*** Opening of PASSAGE SHOWN ***
So if you see an enemy unit marked 1=1 and another marked 2=5, the second one actually has ten times the defense value of the first one, because in the first case you multiply 1 by 1, and in the second case you multiply 2 by 5. Yeah, yeah, it’s actually 200 or 2000 by 5. Whatever. There are penalties for cross-river attacks, as you’d expect, which I lump into this category. Try not to attack across rivers.
Once you’ve figured out what the combat values are, the rest is actually pretty simple.
At the end of all combat, the modified combat values for both sides are calculated and compared as a ratio (attacker/defender) to determine the winner and loser of the battle. If the displayed modified CV ratio is 2:1 or greater, the defender will be forced to retreat.
Retreating units can rout, or they can shatter, and this has to do with supply and morale (leader checks!), but the magic ratio seems to be 2:1.
And that’s it. There are a lot of other modifiers to CV, but these mostly appear to be approximated in the number the game gives you on the unit itself. Once you have this number, it’s probably not going to be modified by much that you can determine in advance besides the three things above. I’ve watched countless battles to this point, and from what I can see, the final combat values follow this formula pretty well, and while sometimes I get weirdo strengths that come out of nowhere, it happens infrequently enough that I just chalk it up to leader checks and move on.
That was a lot of number-crunching. Sorry about that. I hope that makes some sense out of how the most important part of War in the East works. If not, here’s an extended excerpt from Moscow 1941 by Janusz Piekalkiewicz.
On August 18, 1812, on the 58th day of operations, following much bloody fighting, Napoleon took Smolensk. The Russians, having lost 6,000 men there, pulled back in an orderly fashion, but the French had 7,000 dead and wounded themselves and were unable to pursue the Russian troops. By now the Grande Armee had covered 580 kilometers, averaging somewhat over 10 kilometers a day.
*** Close of PASSAGE SHOWN ***
*** Opening of DATASET ***
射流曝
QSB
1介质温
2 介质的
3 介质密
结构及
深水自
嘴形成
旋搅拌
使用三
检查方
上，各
*** Close of DATASET ***
*** Opening of DATASET ***
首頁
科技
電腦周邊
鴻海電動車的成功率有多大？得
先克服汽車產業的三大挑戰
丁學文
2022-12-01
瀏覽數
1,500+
*** Close of DATASET ***
BRIEF 1:
Answer these from the combat passage:
(a) What modified CV ratio forces the defender to retreat?
(b) What two things can happen to retreating units?
(c) On which day of operations did Napoleon take Smolensk?
BRIEF 2:
Carry on the combat passage about War in the East, starting after its last sentence.
The rows have nothing to do with the combat passage.

ANSWER BOX 1:
(a) 2:1 or greater
(b) They can rout, or they can shatter.
(c) The 58th day

ANSWER BOX 2:
Napoleon concluded correctly that since the Russians had not given up Smolensk without a fight, they would also not give up Moscow without staking everything. In order not to spread himself too thin in the vastness of Russia, he concentrated all his forces on the advance to the capital. Napoleon: “An enemy struck in the heart, no longer moves his feet.”
Neither the riches of the Ukraine nor the administrative metropolis of St. Petersburg nor the rich industrial centers of Kaluga or Tula tempted him. He had no design on the enemy’s potential strength, only on his active armed forces. In this lay a fatal risk but also the chance of a quick decision. Napoleon’s primary forces, before the operation against Moscow, numbered somewhat over 170,000 men.
At Smolensk, General Prince Poniatowski implored Napoleon to halt the offensive and end the campaign by striking the withdrawing Russian units in the Ukraine. But Napoleon wanted to force Russia to capitulate by means of a decisive battle which had to occur somewhere between Smolensk and Moscow. He did not dream of stopping the advance and switching to the defense. After a rest for the spent army, it was to continue to march as quickly as possible toward Moscow.
In the evening of August 18, 1941, Commander in Chief of the Army, Field Marshal von Brauchitsch, and his Chief of the General Staff, Colonel General Halder, presented Hitler their memorandum on the continuation of the campaign. The most important eastern operation was now to be Army Group Center’s advance on Moscow.
Up next: wouldn’t you like to know?
(Click here for the previous War in the East game diary entry.)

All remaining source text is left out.